The engineering manager’s first instinct was to add a checklist to every ticket. That’s the obvious solution and it’s mostly wrong, for the same reason code coverage metrics are mostly wrong: people will game the number. A mandatory checklist gets check-boxed, not completed.

Instead, she did two things. First, she made a small but significant language change in how the team talked about work. “Closing” a ticket became a distinct act from “finishing” it. Finishing meant the code was merged and working. Closing meant every downstream action had been addressed or explicitly deferred with a reason. The sprint board had two columns that had previously been merged: “Dev Complete” and “Closed.” She separated them.

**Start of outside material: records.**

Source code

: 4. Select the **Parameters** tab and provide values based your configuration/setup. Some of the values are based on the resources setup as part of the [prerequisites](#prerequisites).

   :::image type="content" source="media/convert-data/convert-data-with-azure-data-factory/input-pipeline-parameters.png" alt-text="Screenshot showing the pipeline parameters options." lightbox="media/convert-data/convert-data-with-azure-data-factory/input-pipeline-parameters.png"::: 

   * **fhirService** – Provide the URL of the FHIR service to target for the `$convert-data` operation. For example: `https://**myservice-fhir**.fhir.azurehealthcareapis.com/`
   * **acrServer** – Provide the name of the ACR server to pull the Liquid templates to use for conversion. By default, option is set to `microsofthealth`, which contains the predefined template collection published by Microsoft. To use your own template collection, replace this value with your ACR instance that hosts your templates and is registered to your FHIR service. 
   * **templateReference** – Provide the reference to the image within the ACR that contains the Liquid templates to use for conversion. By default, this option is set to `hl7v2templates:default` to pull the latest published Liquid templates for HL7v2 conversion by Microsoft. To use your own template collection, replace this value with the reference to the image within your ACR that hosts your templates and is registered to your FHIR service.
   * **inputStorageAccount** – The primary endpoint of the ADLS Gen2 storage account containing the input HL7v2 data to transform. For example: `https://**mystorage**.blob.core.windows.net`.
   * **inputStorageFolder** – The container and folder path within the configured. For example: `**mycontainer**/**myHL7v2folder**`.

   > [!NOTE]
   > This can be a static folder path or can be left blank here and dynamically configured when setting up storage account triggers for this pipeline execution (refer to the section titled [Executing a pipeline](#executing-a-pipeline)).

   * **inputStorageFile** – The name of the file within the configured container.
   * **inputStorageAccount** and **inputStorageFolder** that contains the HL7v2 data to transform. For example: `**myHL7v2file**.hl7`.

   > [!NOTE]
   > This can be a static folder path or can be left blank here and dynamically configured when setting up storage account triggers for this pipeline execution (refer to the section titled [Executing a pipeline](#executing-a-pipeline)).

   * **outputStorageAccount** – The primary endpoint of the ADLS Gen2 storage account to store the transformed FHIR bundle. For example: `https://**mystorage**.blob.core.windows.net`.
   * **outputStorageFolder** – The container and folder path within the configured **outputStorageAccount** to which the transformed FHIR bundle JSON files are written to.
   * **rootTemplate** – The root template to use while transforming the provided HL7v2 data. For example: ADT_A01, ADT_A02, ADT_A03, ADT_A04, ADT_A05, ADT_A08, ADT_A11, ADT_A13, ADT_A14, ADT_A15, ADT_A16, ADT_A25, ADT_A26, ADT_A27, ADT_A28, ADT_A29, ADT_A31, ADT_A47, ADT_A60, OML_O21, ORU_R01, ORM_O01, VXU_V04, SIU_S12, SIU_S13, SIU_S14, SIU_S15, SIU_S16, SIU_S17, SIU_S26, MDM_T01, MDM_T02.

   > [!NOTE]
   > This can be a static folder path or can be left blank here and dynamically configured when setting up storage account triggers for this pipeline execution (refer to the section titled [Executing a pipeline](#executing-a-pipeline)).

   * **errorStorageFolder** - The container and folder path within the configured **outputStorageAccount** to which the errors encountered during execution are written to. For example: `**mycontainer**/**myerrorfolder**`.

Second, and more durably, she introduced what she called a “closure definition” at the ticket-writing stage rather than the closing stage. When a ticket was created, whoever wrote it was responsible for listing the non-obvious things that would need to happen for the task to be genuinely complete. Not a generic checklist, but task-specific. The date picker ticket would have had, in its original text: “Verify fix in Chrome/Windows, update component quirks doc, notify original customer.”

This shifted the overhead to the front of the task rather than the back. Cognitively, that’s a much better time to enumerate closure requirements: you’re thinking about the problem space anyway, and you haven’t yet generated the false closure signal that comes from doing the primary work.

Six months later, their regression rate on “fixed” issues had dropped noticeably, and the customer notification lag (time between a bug fix and the reporting customer being told about it) dropped from a median of three weeks to under two days. Not because they hired more people or changed their tech stack, but because they stopped conflating two things that were never the same.

What to Take From This

The lesson isn’t that you need better checklists or a new project management tool. Those are solutions looking for a problem statement. The actual insight is narrower and more actionable.

Finishing a task is a technical event. Closing a task is a social and systemic one. The code is either merged or it isn’t. But “closed” means: all stakeholders are in the right state, all documentation reflects reality, all downstream systems have been updated, and all implicit obligations have been discharged or consciously deferred.

When you write a task (for yourself or for someone else), the moment to think about closure requirements is not when you’re about to mark it done. It’s when you’re writing it. Ask: what does “actually finished” look like for this specific thing, as opposed to “the main work is done”? Write that down. The difference between those two descriptions is your closure debt in advance, and it’s much cheaper to pay it then than to rediscover it three weeks later when a customer files a regression.

The deeper point is about honesty in how we represent work. A closed ticket is a claim that something is done. If the definition of “done” is fuzzy or implicitly narrow, that claim is false in a way that will eventually cost you. Making the definition explicit, even briefly, is how you make the claim true.